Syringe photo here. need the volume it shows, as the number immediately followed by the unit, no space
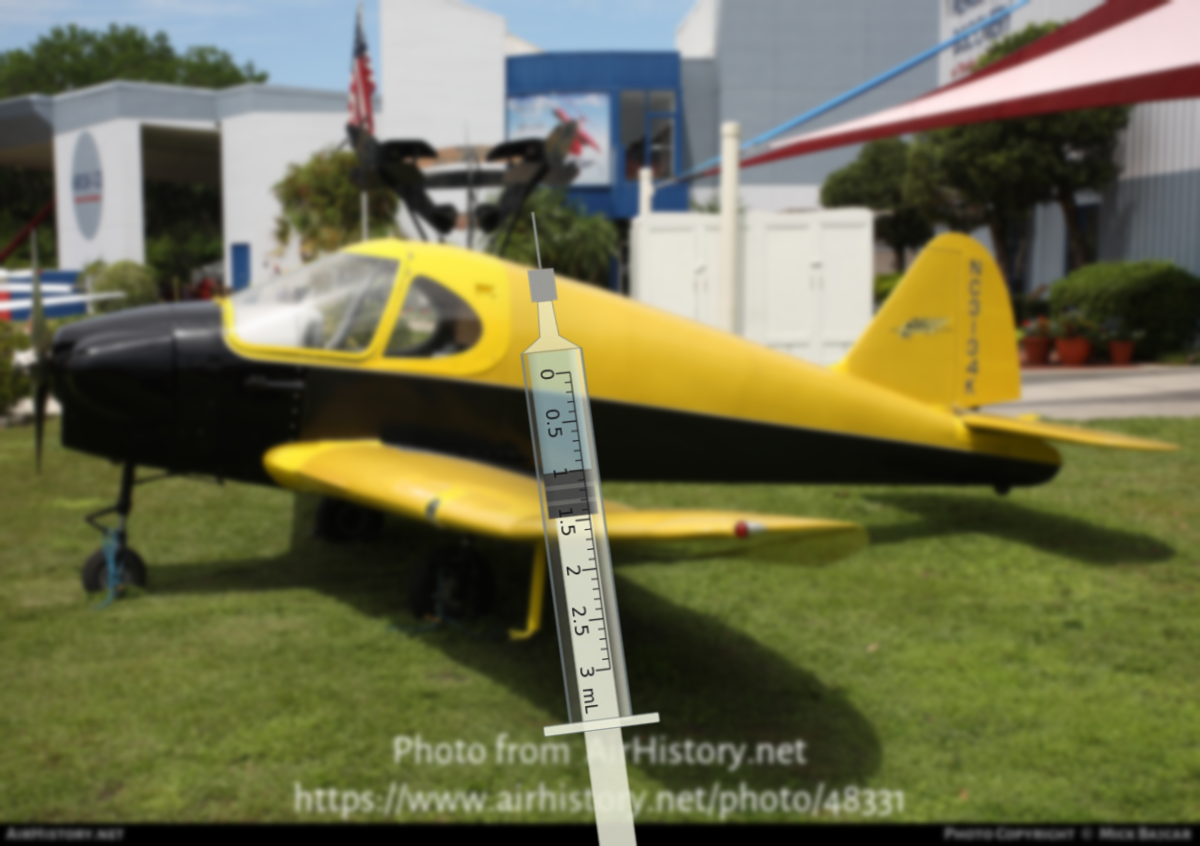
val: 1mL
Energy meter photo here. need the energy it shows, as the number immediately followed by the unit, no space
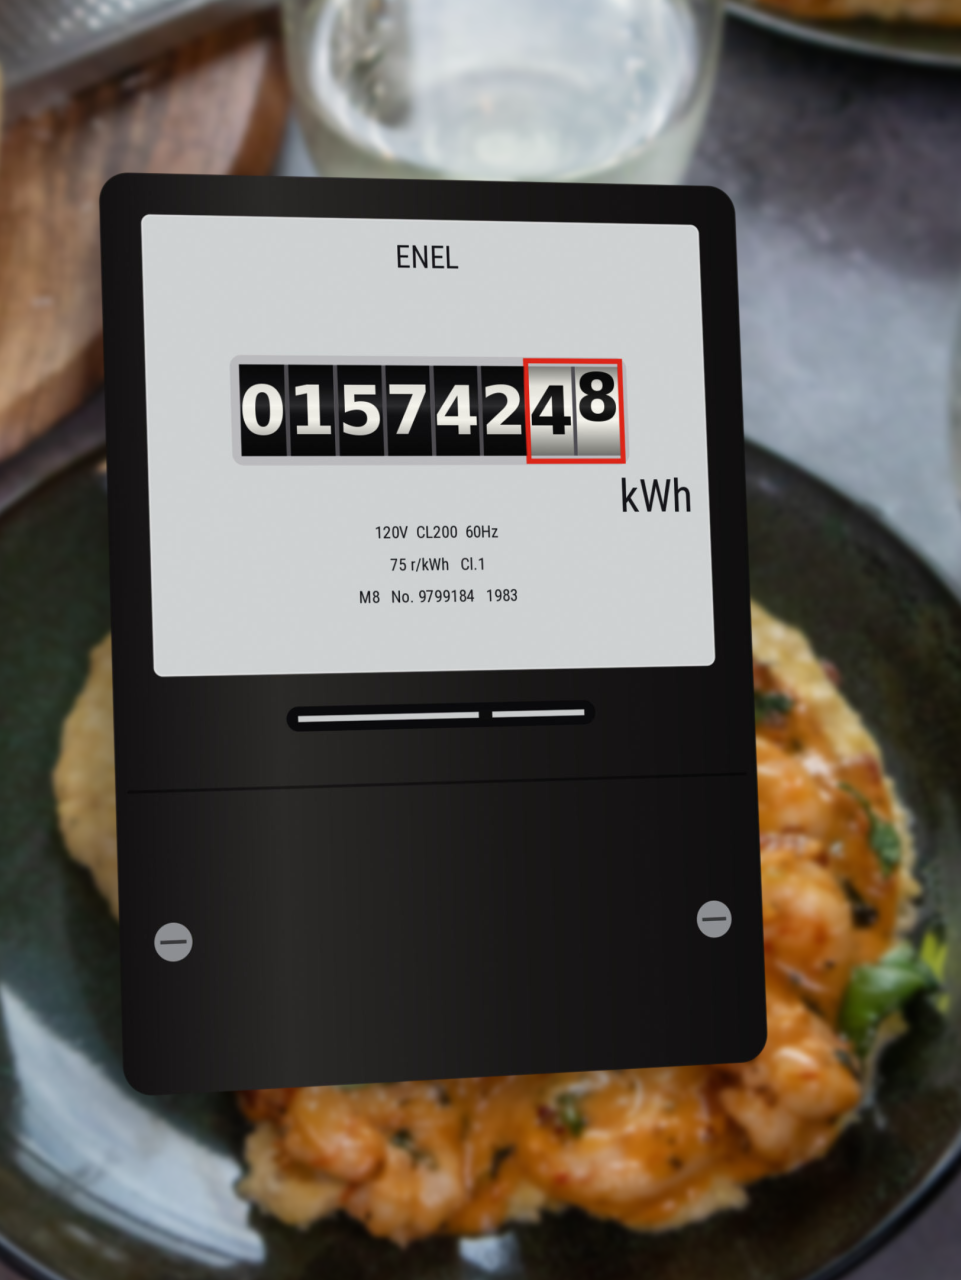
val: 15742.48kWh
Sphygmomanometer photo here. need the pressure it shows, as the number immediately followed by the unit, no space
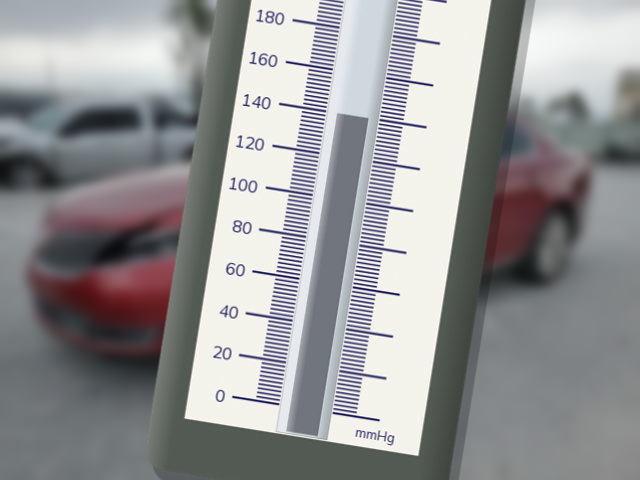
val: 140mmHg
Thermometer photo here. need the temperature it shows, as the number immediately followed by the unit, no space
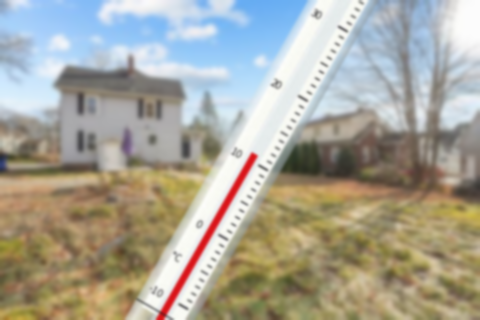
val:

..........

WHAT THE EXERCISE ASKS: Could you write out every line of the records above word for word, leaving the pictures out?

OUTPUT FOR THIS TASK:
Syringe photo here. need the volume it shows, as the number immediately followed by the unit, no space
val: 1mL
Energy meter photo here. need the energy it shows, as the number immediately followed by the unit, no space
val: 15742.48kWh
Sphygmomanometer photo here. need the pressure it shows, as the number immediately followed by the unit, no space
val: 140mmHg
Thermometer photo here. need the temperature it shows, as the number immediately followed by the unit, no space
val:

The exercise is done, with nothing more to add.